*** EXCERPT TO READ

Ki Tavo, Deuteronomy 26:1 -- 29:8

This week's portion includes: Bringing to the Temple as an offering the first fruits of the Seven Species special to the Land of Israel, Declaration of tithes, the Almighty designating the Jewish people as His treasured people (Deut. 26:16 -19), the command to set up in the Jordan River and then on Mount Ebal large stones which had the Torah written upon them in 70 languages, the command to have a public ratification of the acceptance of the Law from Mount Gerizim and Mount Ebal; the Torah then sets forth the blessings for following the Law and the curses for not following it, and concludes with Moshe's final discourse. Verse 28:46 tells us the importance of serving the Almighty with "joy and a good heart." The last verse of the portion instructs us "You shall fulfill the words of this covenant and do them so that you will succeed in all that you do!"

******
*** INFORMATION SUPPLIED

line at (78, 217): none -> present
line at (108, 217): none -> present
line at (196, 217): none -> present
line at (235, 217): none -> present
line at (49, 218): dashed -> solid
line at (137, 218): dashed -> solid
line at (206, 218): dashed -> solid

******

_GOAL OF THE EXERCISE_: Please list every land, river, and mountain named in the Ki Tavo summary.

_SOLUTION FOR THIS EXERCISE_: Land of Israel, Jordan River, Mount Ebal, Mount Gerizim